The plan is to combine anything opensource that will enable us to play gameboy, and the strategy is very simple, we just need to have a emulator running and sending frames to some other program in terminal instead of a X11 Window. For the emulator I choose the visualboyadvance-m since its opensource and good option to ptatch, and the program which will receive the frames will be mpv.
Patching Emulator
I imagined that this task would be very difficult, but in fact the patch is a single line of code that I will show soon, but before this its important to give a tip for people which are wanting to play with patchs etc. I had no idea where in the code the emulator is rendering the GBA display, from github repository its easy to see its using libraries like SDL2, wxWidgets, libretro.. etc, but I never used any of those so how to proceed in this case?
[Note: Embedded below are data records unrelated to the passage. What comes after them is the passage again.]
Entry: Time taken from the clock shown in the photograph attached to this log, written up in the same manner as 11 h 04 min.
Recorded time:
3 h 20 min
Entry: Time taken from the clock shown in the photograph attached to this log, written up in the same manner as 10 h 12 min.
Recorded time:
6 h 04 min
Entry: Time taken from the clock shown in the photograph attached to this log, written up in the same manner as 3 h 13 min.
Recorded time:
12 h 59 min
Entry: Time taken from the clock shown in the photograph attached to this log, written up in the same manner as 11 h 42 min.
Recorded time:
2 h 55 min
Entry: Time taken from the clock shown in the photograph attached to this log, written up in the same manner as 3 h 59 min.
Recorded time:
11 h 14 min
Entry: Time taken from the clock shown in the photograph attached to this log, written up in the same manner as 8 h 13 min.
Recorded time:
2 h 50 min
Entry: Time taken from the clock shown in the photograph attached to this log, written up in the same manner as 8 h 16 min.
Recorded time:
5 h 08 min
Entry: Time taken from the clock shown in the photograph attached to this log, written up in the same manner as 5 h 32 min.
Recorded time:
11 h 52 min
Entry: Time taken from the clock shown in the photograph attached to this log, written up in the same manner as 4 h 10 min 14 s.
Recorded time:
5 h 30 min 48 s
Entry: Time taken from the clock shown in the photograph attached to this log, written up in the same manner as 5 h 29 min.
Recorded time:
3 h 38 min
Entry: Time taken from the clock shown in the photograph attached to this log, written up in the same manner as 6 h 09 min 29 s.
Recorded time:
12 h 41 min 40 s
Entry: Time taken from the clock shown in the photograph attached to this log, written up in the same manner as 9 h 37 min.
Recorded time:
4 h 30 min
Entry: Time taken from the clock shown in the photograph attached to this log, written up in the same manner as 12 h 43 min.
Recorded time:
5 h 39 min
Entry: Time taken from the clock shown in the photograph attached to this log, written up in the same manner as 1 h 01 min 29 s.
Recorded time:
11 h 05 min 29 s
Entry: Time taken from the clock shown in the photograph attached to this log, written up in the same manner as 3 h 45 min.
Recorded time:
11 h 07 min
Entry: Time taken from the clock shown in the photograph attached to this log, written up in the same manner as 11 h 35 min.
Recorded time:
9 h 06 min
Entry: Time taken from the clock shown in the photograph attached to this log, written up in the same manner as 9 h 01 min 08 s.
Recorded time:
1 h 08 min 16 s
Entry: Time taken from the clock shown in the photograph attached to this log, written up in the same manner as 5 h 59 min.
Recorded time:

sh-5.1$ grep -sri framebuffer src/
src/wx/panel.cpp: // currently we draw the OSD directly on the framebuffer to reduce flickering
...
Above I just show the moment of win, but I tried to grep the source with other words before like "display", "render" etc, all give a great amount of results, but when I tried framebuffer, the unique result which is not in any library code is src/wx/panel.cpp, reading the code in this file you can easily find the functions which drawthings are all here, and they are more than a single version because the emulator can also use opengl mode, to make my life easy I will patch the basic version which is the "normal mode", you can see the entire function here
At the end of the function its possible to see a call to DrawImage(...), which is in fact the exact part of the code which draw each frame to the screen, it receive the frame/image as a object of class wxImage, we are luck because this class have a method SaveFile(...) which receive a string which is the filename to save the image and the format type to save. So finally here is the patched functions:
After this, I recompiled the emulator following README instructions, and it worked as expected, the frame are being saved to file 'myfifo', someone probably guessed why I named it myfifo but it bring us to the next part.
Redirecting frames
Ok cool, we have all the frame as images, but the emulator will overwrite the file every single frame being created, the first and unique way til the moment I thinked to overcome this problem is by using a FIFO, so before running the emulator I just created a fifo in the same place using this same filename. I supposed that the SaveFile() will not check if the file already exist and will just open it and dump the data, I dont checked the SaveFile() code but it really worked as expected, to create the fifo you just need to do:
Its simple usage of mkfifo program, ls was used just to confirm that the fifo was created, you dont need root to do this, I was root in the example because I was doing my tests using docker container.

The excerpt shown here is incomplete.